"""

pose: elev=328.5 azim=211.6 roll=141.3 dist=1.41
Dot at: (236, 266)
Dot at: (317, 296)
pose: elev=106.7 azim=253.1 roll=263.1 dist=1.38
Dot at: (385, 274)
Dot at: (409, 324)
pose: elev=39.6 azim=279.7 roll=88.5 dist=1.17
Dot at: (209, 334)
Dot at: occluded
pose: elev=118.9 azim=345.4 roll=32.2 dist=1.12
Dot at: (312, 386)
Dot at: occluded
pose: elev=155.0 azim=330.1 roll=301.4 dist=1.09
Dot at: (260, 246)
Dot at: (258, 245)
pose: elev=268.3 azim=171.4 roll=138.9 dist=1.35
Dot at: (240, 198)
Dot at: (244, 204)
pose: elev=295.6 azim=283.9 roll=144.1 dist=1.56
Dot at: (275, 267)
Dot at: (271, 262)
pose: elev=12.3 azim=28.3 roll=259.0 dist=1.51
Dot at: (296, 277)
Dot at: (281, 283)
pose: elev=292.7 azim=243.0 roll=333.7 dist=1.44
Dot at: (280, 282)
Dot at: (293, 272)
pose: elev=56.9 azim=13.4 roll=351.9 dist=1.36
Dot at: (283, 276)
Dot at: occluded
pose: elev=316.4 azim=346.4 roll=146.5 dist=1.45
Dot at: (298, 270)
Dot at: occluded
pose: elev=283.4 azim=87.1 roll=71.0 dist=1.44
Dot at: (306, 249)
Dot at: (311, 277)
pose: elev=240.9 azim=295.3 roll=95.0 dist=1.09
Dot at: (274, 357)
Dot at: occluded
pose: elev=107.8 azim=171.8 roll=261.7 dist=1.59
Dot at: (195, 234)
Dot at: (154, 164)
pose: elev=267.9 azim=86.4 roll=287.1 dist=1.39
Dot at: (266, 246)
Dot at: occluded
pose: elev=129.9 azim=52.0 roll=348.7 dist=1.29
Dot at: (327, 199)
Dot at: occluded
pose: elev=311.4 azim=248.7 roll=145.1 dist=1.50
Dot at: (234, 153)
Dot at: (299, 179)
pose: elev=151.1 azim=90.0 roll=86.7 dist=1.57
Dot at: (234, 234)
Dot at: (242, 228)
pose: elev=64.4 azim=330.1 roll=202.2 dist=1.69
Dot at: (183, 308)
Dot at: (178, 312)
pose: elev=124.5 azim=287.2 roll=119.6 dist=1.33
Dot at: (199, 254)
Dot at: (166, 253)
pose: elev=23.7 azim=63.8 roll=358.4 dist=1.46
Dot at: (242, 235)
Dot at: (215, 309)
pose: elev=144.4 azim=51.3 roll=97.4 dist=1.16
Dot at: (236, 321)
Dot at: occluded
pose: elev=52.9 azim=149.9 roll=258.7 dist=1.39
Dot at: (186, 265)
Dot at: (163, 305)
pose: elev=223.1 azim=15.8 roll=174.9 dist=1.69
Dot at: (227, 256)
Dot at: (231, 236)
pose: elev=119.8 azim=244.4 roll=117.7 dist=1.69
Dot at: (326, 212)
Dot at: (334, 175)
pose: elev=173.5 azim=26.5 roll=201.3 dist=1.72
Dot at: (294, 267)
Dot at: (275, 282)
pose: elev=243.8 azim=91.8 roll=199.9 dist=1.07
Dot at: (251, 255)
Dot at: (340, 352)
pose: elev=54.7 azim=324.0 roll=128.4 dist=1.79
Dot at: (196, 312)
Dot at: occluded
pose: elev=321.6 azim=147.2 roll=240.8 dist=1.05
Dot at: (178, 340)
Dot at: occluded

"""

Exercise:
Render the lines of the listing as a Markdown table, beginning with the line that has "pose: elev=223.1 azim=15.8" and ending at the last line of the listing. Use a column named Number for each line's row number and a column named Text for the line itself, and skip any blank lines.

Completed exercise:
| Number | Text |
|---|---|
| 1 | pose: elev=223.1 azim=15.8 roll=174.9 dist=1.69 |
| 2 | Dot at: (227, 256) |
| 3 | Dot at: (231, 236) |
| 4 | pose: elev=119.8 azim=244.4 roll=117.7 dist=1.69 |
| 5 | Dot at: (326, 212) |
| 6 | Dot at: (334, 175) |
| 7 | pose: elev=173.5 azim=26.5 roll=201.3 dist=1.72 |
| 8 | Dot at: (294, 267) |
| 9 | Dot at: (275, 282) |
| 10 | pose: elev=243.8 azim=91.8 roll=199.9 dist=1.07 |
| 11 | Dot at: (251, 255) |
| 12 | Dot at: (340, 352) |
| 13 | pose: elev=54.7 azim=324.0 roll=128.4 dist=1.79 |
| 14 | Dot at: (196, 312) |
| 15 | Dot at: occluded |
| 16 | pose: elev=321.6 azim=147.2 roll=240.8 dist=1.05 |
| 17 | Dot at: (178, 340) |
| 18 | Dot at: occluded |